• **Data records**

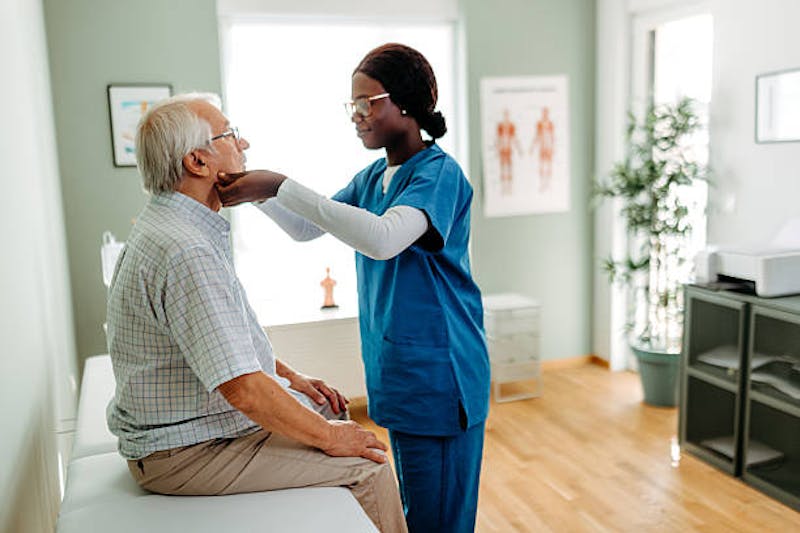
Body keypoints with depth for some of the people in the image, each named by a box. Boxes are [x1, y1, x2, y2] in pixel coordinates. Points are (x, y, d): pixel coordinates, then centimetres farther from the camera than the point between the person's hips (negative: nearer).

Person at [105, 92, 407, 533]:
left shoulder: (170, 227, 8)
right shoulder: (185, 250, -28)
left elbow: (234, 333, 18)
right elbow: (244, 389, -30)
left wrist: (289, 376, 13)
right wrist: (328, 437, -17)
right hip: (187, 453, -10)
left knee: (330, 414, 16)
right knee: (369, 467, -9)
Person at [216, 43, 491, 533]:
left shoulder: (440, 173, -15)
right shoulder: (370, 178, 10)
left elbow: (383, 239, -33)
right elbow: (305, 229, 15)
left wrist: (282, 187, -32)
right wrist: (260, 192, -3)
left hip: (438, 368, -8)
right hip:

• **Try it**
Quote the listing above verbatim, leaving out the picture.

• **Exercise result**
Body keypoints with depth for some of the people in the image, each named by a box. Boxes are [x1, y1, x2, y2] in pixel coordinates. Points are (x, y, d): pixel coordinates, then centimetres farther from the camera than the point between the person's hips (negative: nearer).

Person at [105, 92, 407, 533]:
left shoulder: (170, 227, 8)
right shoulder: (185, 250, -28)
left elbow: (234, 333, 18)
right elbow: (244, 389, -30)
left wrist: (289, 376, 13)
right wrist: (328, 437, -17)
right hip: (187, 453, -10)
left knee: (330, 414, 16)
right knee: (369, 467, -9)
Person at [216, 43, 491, 533]:
left shoulder: (440, 173, -15)
right shoulder: (370, 178, 10)
left elbow: (383, 239, -33)
right elbow: (305, 229, 15)
left wrist: (282, 187, -32)
right wrist: (260, 192, -3)
left hip: (438, 368, -8)
right hip:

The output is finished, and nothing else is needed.